#### [About this task]
Your task is to gather the lines below that hold the string "contrast".

#### [Stored data]
# # # # # # #

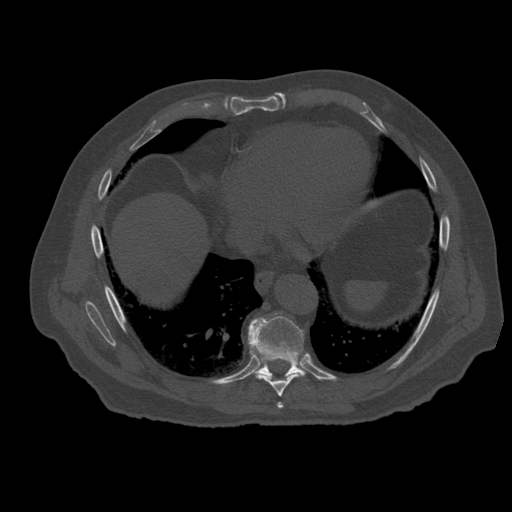
CT including the spine, one axial slice; position 331 of 399 along the scan axis; reconstruction kernel STANDARD; bone window (W 1800 / L 400 HU); 1.25 mm slice thickness; 512 × 512 image matrix, field of view 407 × 407 mm. Patient age 73 years. Case-level facts recorded for this patient, not image findings: primary cancer: prostate.
Outlined on this slice (semi-automatically segmented with operator editing):
- T7 vertebra: bounding box (x1, y1, x2, y2) in pixels: (278, 402, 283, 409)
- T8 vertebra: (257, 374, 302, 397)
- T9 vertebra: (249, 315, 306, 378)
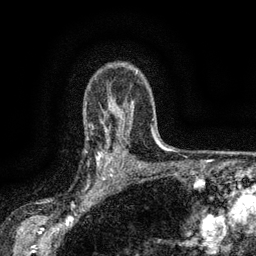
Breast MRI (dynamic contrast-enhanced), one axial slice; slice 109 of 134 in the series (ordered by position); cropped to one breast; dynamic contrast-enhanced series, time point 2 of 6 at this slice position (early post-contrast); 3 T; TE 2.7 ms, TR 5.5 ms; 1.2 mm slice thickness; 256 × 256 image matrix. Female patient.
Outlined on this slice (semi-automatic segmentation, software-assisted and operator-edited):
- enhancing-tissue mask used for the functional tumour volume (all voxels passing the contrast-enhancement thresholds inside the analysis volume; usually the tumour): bounding box [x1, y1, x2, y2] px = [86, 137, 116, 176]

# # # # # # #

#### [Exercise result]
Breast MRI (dynamic contrast-enhanced), one axial slice; slice 109 of 134 in the series (ordered by position); cropped to one breast; dynamic contrast-enhanced series, time point 2 of 6 at this slice position (early post-contrast); 3 T; TE 2.7 ms, TR 5.5 ms; 1.2 mm slice thickness; 256 × 256 image matrix. Female patient.
- enhancing-tissue mask used for the functional tumour volume (all voxels passing the contrast-enhancement thresholds inside the analysis volume; usually the tumour): bounding box [x1, y1, x2, y2] px = [86, 137, 116, 176]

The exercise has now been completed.